Biodiversity funding
Outside of the wider inertia around tackling climate challenges, Buckley pointed to funding challenges facing environmental and biodiversity research. Having worked as a researcher in Australia for 10 years before coming home to Ireland, she found a massive difference in the funding that environmental research receives in both locations.
“I worked at the University of Queensland there and I was involved in a couple of big research centres,” she said.
“There was really significant funding there for tackling both biodiversity and environmental problems. And when I came to Ireland, I felt that there was a real lack of funding at that scale in Ireland for the same kinds of issues.”
‘We can’t rely on solutions developed in the US or the UK or Europe to work in an Irish context’
– YVONNE BUCKLEY
While she feels the country is working in the right direction, Buckley said this type of support has been absent over the past eight years that she has been in the country and she’s hoping for a major change.

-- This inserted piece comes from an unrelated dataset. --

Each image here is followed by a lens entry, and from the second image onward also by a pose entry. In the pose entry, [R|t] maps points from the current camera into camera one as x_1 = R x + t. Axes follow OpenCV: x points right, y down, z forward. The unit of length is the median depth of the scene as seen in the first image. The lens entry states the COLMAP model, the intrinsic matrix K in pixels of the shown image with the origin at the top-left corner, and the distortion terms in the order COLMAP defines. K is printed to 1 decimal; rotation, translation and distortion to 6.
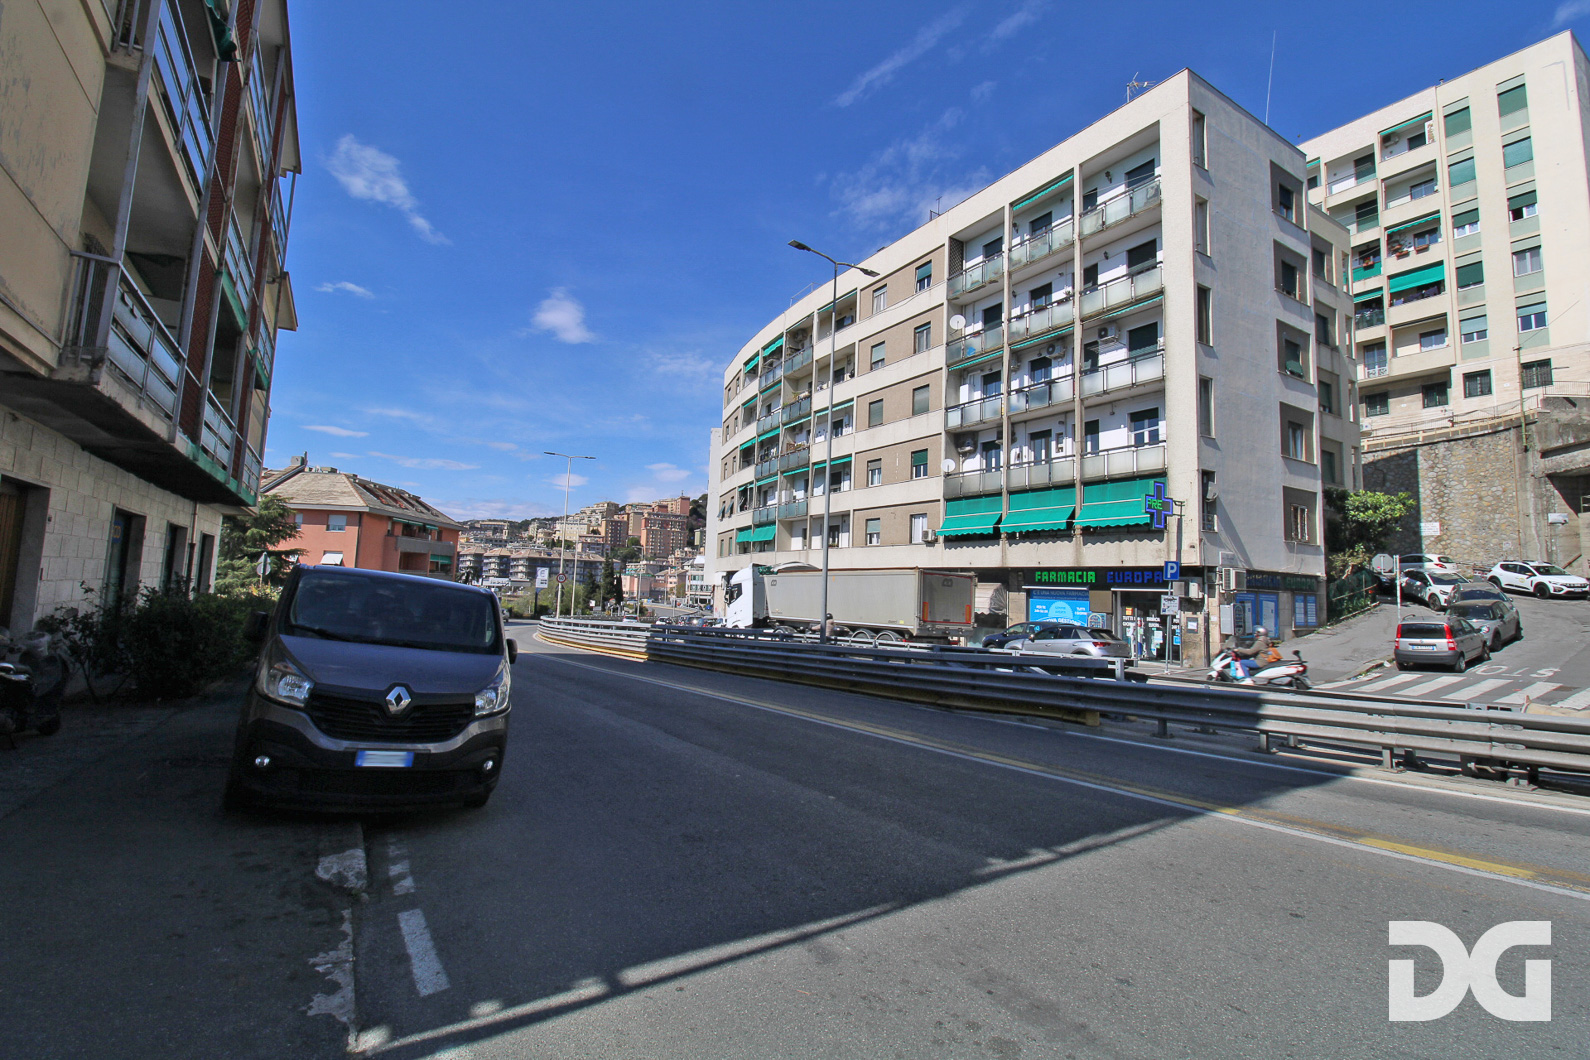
lens RADIAL K [[738.2, 0, 812.0], [0, 738.2, 511.1], [0, 0, 1]] dist [0.000771, -0.011799]
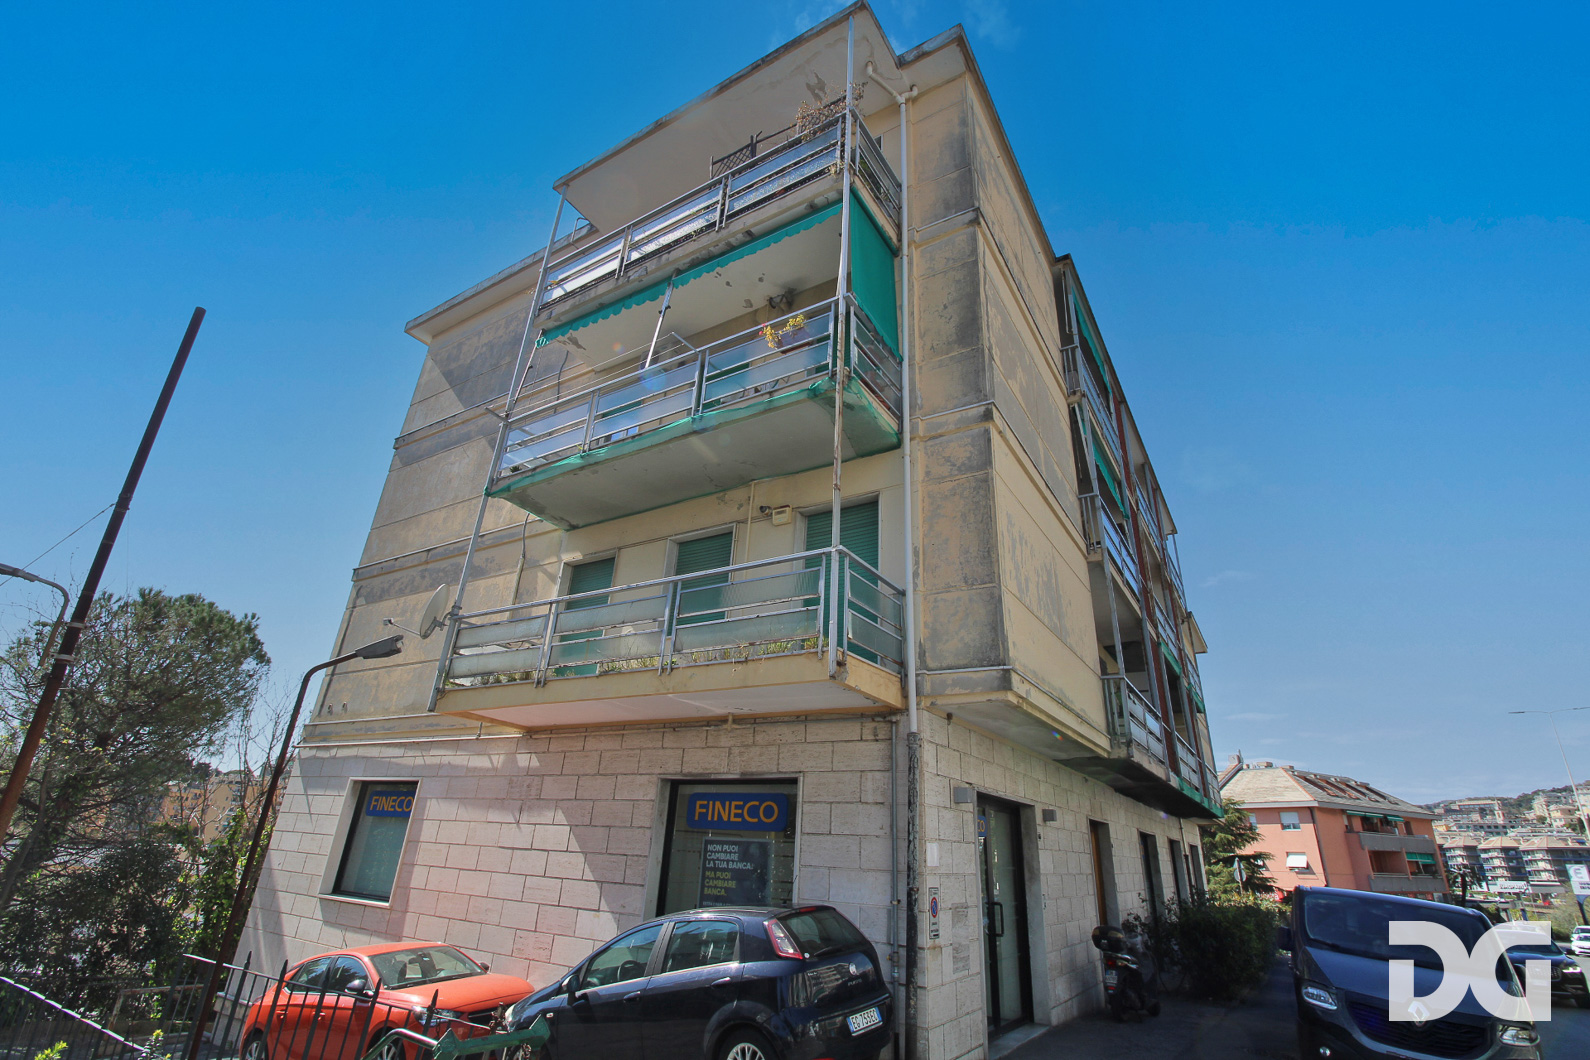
lens RADIAL K [[738.2, 0, 812.0], [0, 738.2, 511.1], [0, 0, 1]] dist [0.000771, -0.011799]
pose [[0.443720, -0.392417, -0.805681, 0.066848], [0.069452, 0.911385, -0.405652, -0.019140], [0.893470, 0.124040, 0.431654, -0.120070]]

“I hope that we will get these big multimillion-euro centres for research in biodiversity and climate going over the next few years because that’s the kind of level of funding that you need to make a real dent in these problems,” she said.
“We don’t have a dedicated centre for climate and biodiversity issues based on the island of Ireland. The kinds of policy interventions and the kinds of ways we need to work will differ from country to country in how the climate and biodiversity crises are tackled. We can’t necessarily rely on solutions developed in the US or the UK or Europe to work in an Irish context.”
Unlike other parts of the world, Ireland has what Buckley described as an “aseasonal, kind of mild climate”. She also said the country has a unique type of landscape and a very particular kind of biodiversity that will need solutions specific to Ireland.
“We have a really unusual and interesting kind of biodiversity that can help us answer questions that perhaps other places can’t.”
The growth of ecoinformatics
While her work is strongly based around biodiversity and zoology, Buckley’s research has a strong technological side to it, especially with the level of statistical modelling required.
“What we’re seeing now is that with cloud computing and big data, big environmental data is going to become the next big thing,” she said.
“We’re now seeing this complex environmental data driving the development of new statistical models and new ways of looking at the world. So, the biological data is now actually driving the technology development rather than the other way around, although there’s some very useful things that go back as well.”
She said this all feeds into a new field called ecoinformatics, or earth informatics, which is the growing marriage of computer science, ecology and environmental science in much the same way that bioinformatics has grown in genetics research.
“We’re going to see increasingly large numbers of ecologists and environmental scientists who work with computers and work with this huge volume of earth systems data that’s coming down.”
And while Buckley’s research and accolades are impressive, she said her work is extremely collaborative and she wouldn’t have achieved all that she did without the team she works with.
“I work with a lot of really talented early-career researchers, PhD students and postdoctoral researchers who do a lot of the work under my supervision, and without them I wouldn’t have got any of the awards that I got [last year] and wouldn’t have developed as a scientist myself,” she said.
“When you work with smart people with new ideas, it sparks off new ideas in you. And that’s a really important part of the way that I work.”